The Boston Opportunity Youth Collaborative (OYC) is made up of 80 different partners, including local community-based organizations, the Boston Public Schools, philanthropy, city and state agencies, and postsecondary institutions. We first came together in the spring of 2013, co-convened by the Boston Opportunity Agenda (BOA) and the Boston Private Industry Council (PIC) through funding from the Aspen Forum for Community Solutions and the Opportunity Youth Incentive Fund.

Through a year-long planning process in 2013, the OYC designed potential pathways for three segments of Boston’s 11,000 opportunity youth:

  • 16-19 year old dropouts,
  • 20-24 year olds who don’t have a high school credential, and
  • 20-24 year olds who do have a credential.

We found that, thanks to a decade of robust work in high school dropout prevention and recovery, the city’s opportunity youth population skews heavily toward 20-24 year olds who already have a high school degree – they outnumber dropouts nearly 2.5 to 1. While recognizing the importance of continuing to advocate for dropouts and younger youth, the OYC prioritized serving the larger group of 20-24 year olds who have a high school diploma.

Vision & Plans

The Boston Opportunity Youth Collaborative will:

  1. Reconnect young adults (16-24) to education and employment pathways (both existing and new)
  2. Use innovative solutions to fill gaps and better connect stakeholders in the system that currently serves opportunity youth, and
  3. Strengthen our proven collaborative efforts to effect systems and policy changes at the local and state levels.

Our pathway building blocks for opportunity youth include four types of programming and systems work: college completion, HiSET (formerly GED) preparation and college bridging help, occupational skills training, and dropout prevention and recovery advocacy.

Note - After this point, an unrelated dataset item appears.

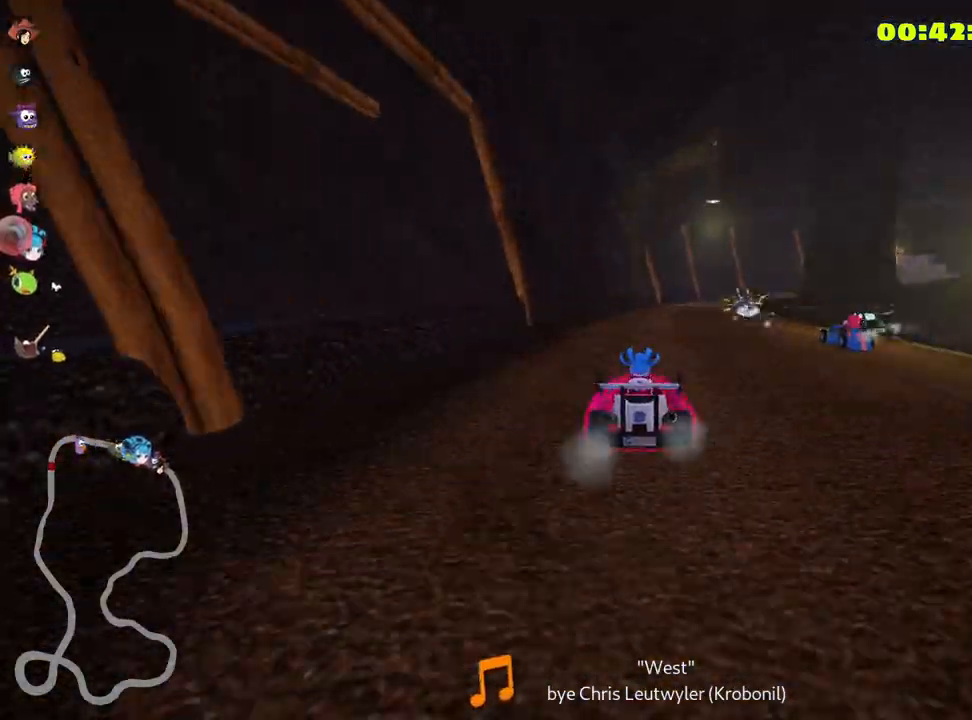
{"keys": ["skid", "up"], "events": [[500, "skid", "down"]]}
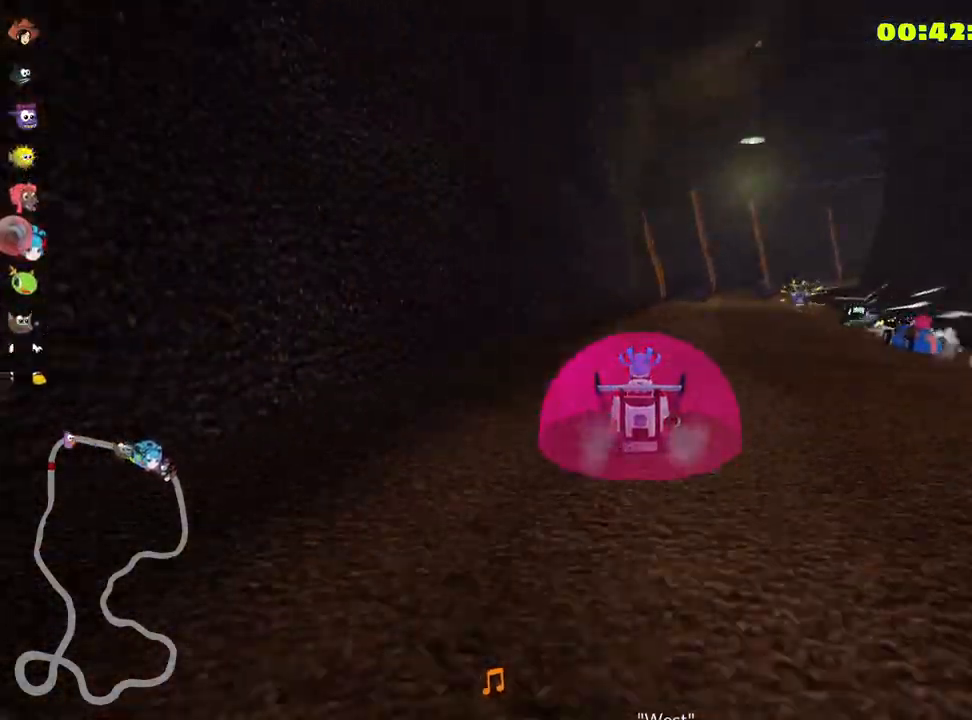
{"keys": ["left", "skid", "up"], "events": [[16, "right", "down"], [216, "right", "up"], [366, "left", "down"]]}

Who are opportunity youth?

Opportunity youth are 16-24 year olds who are not in school or working. Opportunity youth include:

  • Unemployed youth who are not in school;
  • Enrolled dropouts – students who are enrolled in high school, but are not attending class regularly and are not progressing;
  • Youth who are enrolled in college part-time and are not employed; and
  • Youth who are not enrolled in school and are only working part-time.